— TASK DETAILS —
Looking at the data that follows, count the lines containing the word "shoulder" and write down only that count.

[Joint position lists]
───

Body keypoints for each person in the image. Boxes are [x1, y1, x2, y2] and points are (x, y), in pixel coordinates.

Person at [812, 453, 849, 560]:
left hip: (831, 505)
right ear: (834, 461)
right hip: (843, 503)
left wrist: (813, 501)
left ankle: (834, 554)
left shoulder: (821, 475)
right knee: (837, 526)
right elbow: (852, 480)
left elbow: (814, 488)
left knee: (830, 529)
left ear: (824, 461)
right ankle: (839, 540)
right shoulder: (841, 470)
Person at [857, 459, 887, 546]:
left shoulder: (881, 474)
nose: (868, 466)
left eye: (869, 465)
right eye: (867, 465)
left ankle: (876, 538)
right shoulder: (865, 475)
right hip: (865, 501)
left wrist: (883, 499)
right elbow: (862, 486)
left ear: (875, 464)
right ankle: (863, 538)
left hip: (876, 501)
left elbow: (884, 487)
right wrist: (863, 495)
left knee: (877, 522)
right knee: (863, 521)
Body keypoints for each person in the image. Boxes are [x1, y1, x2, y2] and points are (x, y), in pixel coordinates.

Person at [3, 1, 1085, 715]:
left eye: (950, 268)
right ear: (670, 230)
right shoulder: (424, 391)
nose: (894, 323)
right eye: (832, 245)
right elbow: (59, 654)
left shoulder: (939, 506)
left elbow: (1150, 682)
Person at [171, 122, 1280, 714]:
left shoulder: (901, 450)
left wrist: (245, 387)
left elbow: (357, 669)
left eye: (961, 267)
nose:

───

— OUTPUT FOR THIS TASK —
7